Objetivo do exercício. Liste as alternativas que o texto sobre a radiografia do perfil da escápula classifica como erradas, com a letra e a descrição de cada uma.

Texto para leitura.
▬▬▬▬▬▬▬▬▬▬

Qual é a posição correta para realizar uma radiografia (RX) do perfil da escápula em um paciente ortostático em posição anteroposterior (PA) ou dorsoventral (DV)?
- A)Corpo reto, braço estendido para cima em posição neutra.
Errada, porque corpo reto não promove a obliquidade necessária para evidenciar bem o perfil da escápula.
- B)Corpo obliquado à 90º, braço estendido para cima em posição neutra.
Errada, porque 90º é uma rotação excessiva e não corresponde ao posicionamento clássico para esse exame.
- C)Corpo obliquado à 45º, braço estendido em posição neutra.
Certa, pois o perfil da escápula em paciente ortostático é feito com o corpo obliquado em torno de 45º e braço em posição neutra.
- D)Corpo reto, braço estendido para baixo em posição neutra.
Errada, porque corpo reto com braço para baixo não afasta a escápula da sobreposição do tórax de forma adequada.

▬▬▬▬▬▬▬▬▬▬

Itens fornecidos.
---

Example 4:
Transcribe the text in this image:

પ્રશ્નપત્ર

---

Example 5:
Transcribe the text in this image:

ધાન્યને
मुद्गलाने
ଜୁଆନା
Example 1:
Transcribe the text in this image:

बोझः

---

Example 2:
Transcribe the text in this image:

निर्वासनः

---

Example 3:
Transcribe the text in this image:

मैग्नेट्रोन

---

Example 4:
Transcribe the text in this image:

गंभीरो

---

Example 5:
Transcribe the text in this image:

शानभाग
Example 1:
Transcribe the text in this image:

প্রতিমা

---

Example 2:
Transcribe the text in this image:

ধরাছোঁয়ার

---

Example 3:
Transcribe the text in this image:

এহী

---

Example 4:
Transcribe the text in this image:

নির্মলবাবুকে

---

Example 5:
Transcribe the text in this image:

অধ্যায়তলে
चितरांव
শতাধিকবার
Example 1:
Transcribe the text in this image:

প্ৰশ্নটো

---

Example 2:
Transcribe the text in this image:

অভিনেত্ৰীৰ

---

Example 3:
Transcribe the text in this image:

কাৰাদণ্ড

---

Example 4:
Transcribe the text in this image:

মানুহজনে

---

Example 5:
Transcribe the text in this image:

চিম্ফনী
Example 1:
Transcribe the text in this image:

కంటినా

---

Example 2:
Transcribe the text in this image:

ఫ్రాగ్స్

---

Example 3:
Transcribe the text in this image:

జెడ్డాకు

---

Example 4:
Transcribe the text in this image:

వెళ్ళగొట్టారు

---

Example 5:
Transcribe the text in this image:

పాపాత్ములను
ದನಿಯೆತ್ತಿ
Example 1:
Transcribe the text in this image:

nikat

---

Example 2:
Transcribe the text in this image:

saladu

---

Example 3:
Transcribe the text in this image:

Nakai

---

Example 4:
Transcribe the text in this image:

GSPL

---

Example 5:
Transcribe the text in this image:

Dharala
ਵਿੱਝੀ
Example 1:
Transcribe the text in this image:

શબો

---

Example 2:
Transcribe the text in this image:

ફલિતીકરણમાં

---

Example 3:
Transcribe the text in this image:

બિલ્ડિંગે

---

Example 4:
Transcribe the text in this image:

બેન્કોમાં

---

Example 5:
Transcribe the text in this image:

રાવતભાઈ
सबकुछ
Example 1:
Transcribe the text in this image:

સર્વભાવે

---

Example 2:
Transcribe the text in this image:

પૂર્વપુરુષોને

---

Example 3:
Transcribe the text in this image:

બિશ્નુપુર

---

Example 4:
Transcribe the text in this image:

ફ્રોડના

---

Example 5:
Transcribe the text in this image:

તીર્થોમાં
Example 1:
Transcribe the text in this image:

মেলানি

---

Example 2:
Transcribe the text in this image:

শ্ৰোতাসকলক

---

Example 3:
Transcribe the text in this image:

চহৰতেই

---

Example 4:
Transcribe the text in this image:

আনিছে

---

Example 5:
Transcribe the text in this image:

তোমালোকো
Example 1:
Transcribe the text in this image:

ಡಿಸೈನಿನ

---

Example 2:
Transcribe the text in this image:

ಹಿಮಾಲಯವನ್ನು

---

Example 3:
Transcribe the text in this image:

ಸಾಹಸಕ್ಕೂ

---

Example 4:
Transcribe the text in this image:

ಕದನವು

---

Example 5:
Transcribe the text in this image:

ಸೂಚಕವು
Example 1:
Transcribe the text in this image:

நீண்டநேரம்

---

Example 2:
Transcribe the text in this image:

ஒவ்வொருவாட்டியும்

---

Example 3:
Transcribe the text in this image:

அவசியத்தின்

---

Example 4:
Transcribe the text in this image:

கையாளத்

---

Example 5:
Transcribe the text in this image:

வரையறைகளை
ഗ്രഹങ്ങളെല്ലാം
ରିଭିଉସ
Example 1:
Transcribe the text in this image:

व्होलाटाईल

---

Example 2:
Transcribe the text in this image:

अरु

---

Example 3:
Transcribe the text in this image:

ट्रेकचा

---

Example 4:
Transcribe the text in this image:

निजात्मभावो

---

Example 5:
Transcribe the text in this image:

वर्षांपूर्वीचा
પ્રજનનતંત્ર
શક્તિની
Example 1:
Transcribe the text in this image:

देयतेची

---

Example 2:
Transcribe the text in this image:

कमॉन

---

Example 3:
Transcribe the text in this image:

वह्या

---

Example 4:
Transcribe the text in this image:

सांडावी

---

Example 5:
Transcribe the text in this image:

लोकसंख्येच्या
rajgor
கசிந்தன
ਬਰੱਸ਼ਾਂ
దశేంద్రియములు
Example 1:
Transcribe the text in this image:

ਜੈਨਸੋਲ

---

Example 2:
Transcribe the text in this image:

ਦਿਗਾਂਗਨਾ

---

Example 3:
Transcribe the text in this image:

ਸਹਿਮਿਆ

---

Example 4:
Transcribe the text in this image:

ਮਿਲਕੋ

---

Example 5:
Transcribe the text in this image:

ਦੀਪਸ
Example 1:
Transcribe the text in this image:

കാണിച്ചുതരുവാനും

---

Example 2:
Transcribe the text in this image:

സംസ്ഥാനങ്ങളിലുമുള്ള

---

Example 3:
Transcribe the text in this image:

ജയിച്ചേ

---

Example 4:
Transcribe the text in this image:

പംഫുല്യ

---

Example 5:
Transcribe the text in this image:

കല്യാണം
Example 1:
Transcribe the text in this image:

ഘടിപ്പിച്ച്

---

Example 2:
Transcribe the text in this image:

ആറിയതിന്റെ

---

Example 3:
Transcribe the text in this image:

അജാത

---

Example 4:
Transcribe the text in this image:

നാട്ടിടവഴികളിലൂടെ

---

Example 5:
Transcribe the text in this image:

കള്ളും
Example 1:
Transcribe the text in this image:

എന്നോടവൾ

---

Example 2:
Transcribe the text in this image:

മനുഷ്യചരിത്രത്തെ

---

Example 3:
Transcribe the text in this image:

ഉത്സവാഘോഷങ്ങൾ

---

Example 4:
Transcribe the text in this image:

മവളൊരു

▬▬▬▬▬▬▬▬▬▬

Resposta escrita.
- A) Corpo reto, braço estendido para cima em posição neutra.
- B) Corpo obliquado à 90º, braço estendido para cima em posição neutra.
- D) Corpo reto, braço estendido para baixo em posição neutra.